Thursday, November 16, 2006

Who the hell are they?!?

Mississippi lawyer Michael Wallace, Bush's nominee to the 5th Circuit Court of Appeals, was unanimously rated "not qualified," the lowest ranking on the scale, by the American Bar Association. This is rare for federal nominees, and, needless to say, does not bode well for his appointment.

I am amused and bewildered by Trent Lott's response. In The Hill , he had this to say:

“It’s just outrageous what [they] did...Who are they to decide who’s qualified and who isn’t?"

I believe we covered that; they're the American Bar Association, the governing organization for those who deal with the law, like judges. Now I'm no proponent of lamb-like deference to authority, but if the American Medical Association rated a surgeon as "unqualified," I would be uninclined to go under their knife.

Granted, Trent Lott is a lawyer, and I will assume that he knows a good deal more than I do about what qualifies a judge for a federal position. But he's also a prominent Republican, the former Senate Majority Leader and now Minority Whip (I bet he's always wanted to be called the Minority Whip, cuz, y'know... he hates minorities ) with a stake in this political game, and a friend and former colleague of Mr. Wallace to boot! His over-the-top incredulity reminds me of one of my favorite rants in the history of saying dumb things with a mic in your face.

So why we should believe the assertion of an interest-conflicted politician (pardon the redundancy) that the ABA has politicized their unanimous decision, even though they have favorably reviewed other highly conservative and controversial Bush appointees like Roberts and Alito, well that's anybody's guess.

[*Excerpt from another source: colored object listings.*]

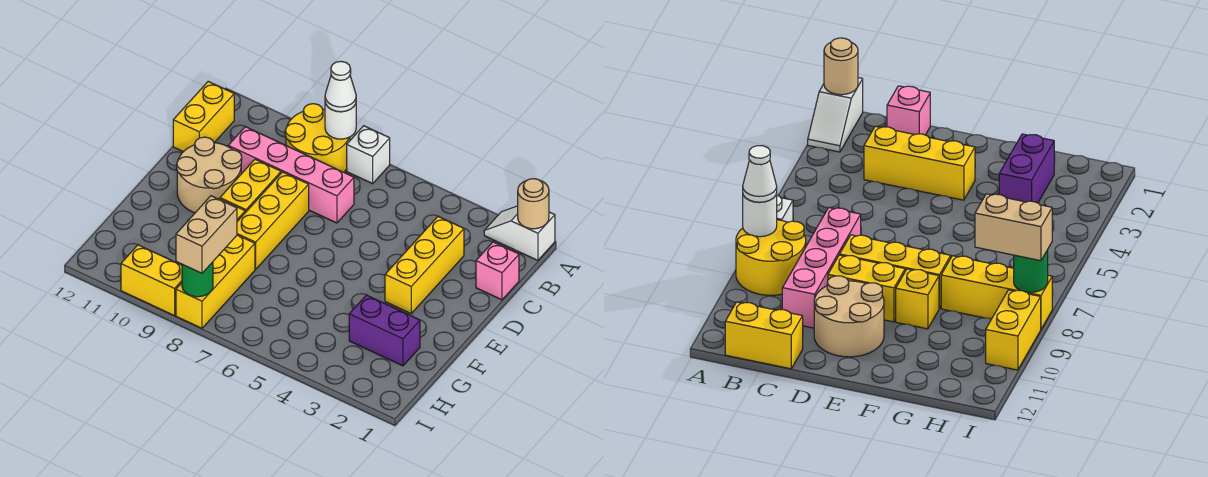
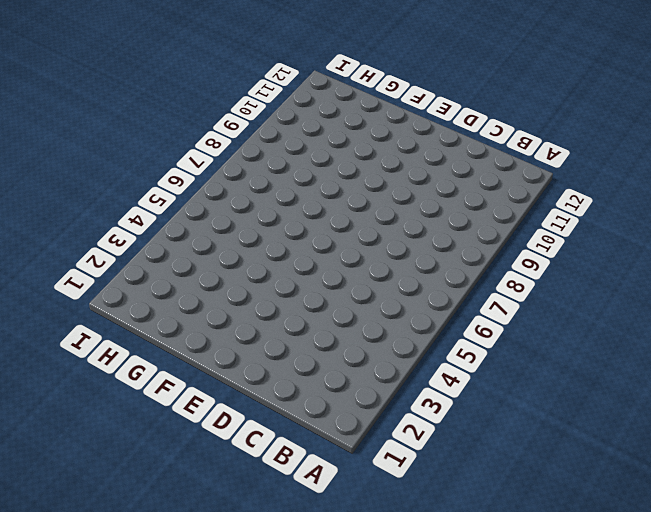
none -> white 1x2 slope [484,206,555,260]
none -> white 1x1 brick [347,126,390,184]
none -> yellow 2x2 round brick [285,104,350,172]

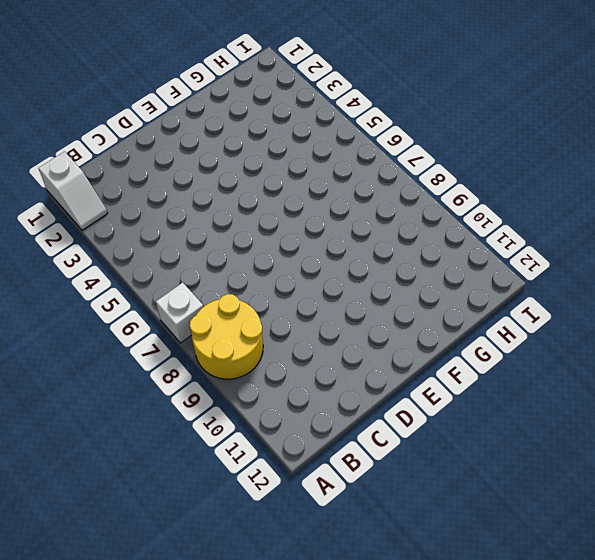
none -> yellow 1x2 brick [173,81,234,152]
none -> pink 1x1 brick [476,242,519,300]
none -> yellow 1x3 brick [385,216,464,313]

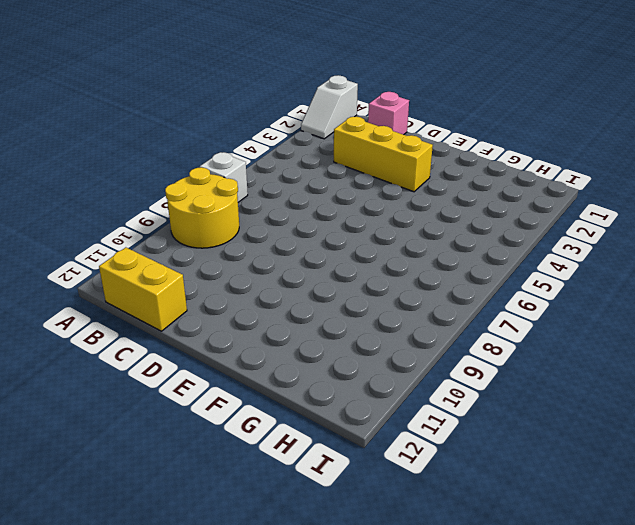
none -> pink 1x4 brick [228,127,354,223]
none -> yellow 1x3 brick [237,172,309,269]
none -> yellow 1x2 brick [220,159,281,213]

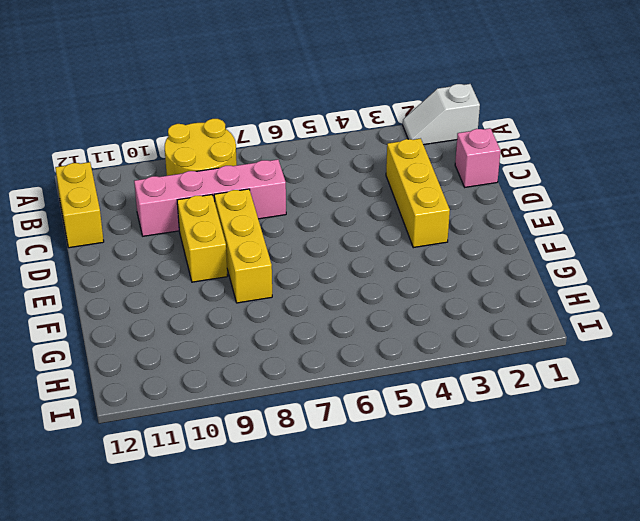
none -> white 1x1 brick [347,126,390,184]
none -> tan 2x2 round brick [177,137,242,213]
none -> yellow 1x1 brick [896,269,939,329]

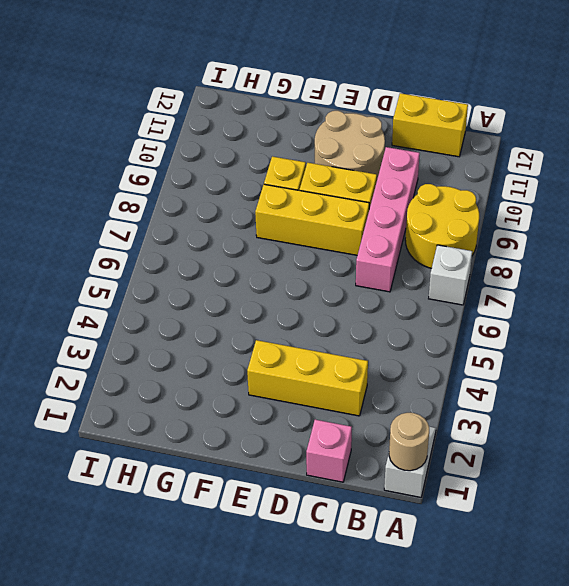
none -> purple 1x2 brick [349,295,420,366]
none -> yellow 1x3 brick [176,235,255,328]
none -> yellow 1x2 brick [121,245,182,316]

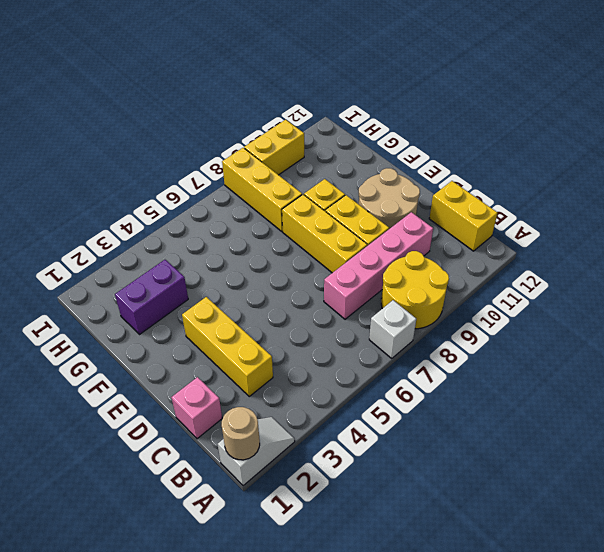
none -> white 1x1 round brick [325,103,356,139]
none -> green 1x1 round brick [182,262,213,297]
none -> white 1x1 cone [325,61,356,112]

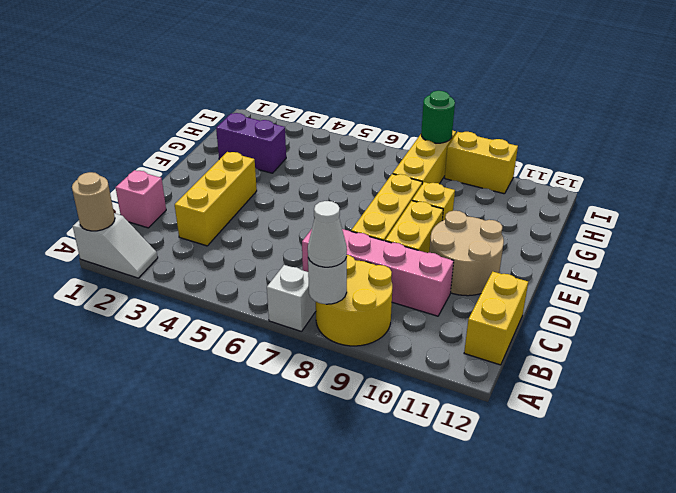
none -> tan 1x2 brick [176,196,237,273]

I think this is an example of how the culture of anti-intellectualism takes our notion of democracy a step too far. A great deal of our country despises being told that someone else knows better, at least if that someone disagrees with them. A few weeks ago, a scientist I know was thrown in jail for contempt of court. He was offering testimony as an expert witness, and when something he said was disputed, the judge took umbrage at the fact that he resolutely claimed his position to be authoratative. The obvious question is: Isn't that what expert witnesses are supposed to do?

Whether it's global warming skepticism or intelligent design being taught in schools, people seem to think that democracy means everyone's opinion is equal, or even worse, that "might makes right". It does not. It means that every person is equal in a moral sense, and that their opinions should be entitled to equal consideration a priori, but it does not mean that opinions that are not supported by facts are equal to those that are. While the majority of a town may believe that evolution is false, this does not affect the truth of that assertion. The question has an objective answer, and even though experts may not always know what that answer is, if they are not to be trusted, then who? To paraphrase someone I have never quoted outside of a punchline, you make decisions with the best information available. But for those who resent the perceived arrogance of the literati, I want to be very clear about what I'm saying. My position is not one of presumption and hubris, or an advocation of a power-grab for the technocracy. It is in fact the most humble of appeals. I ask simply, If an expert opinion is worth only as much as anybody else's, is there such thing as expertise at all?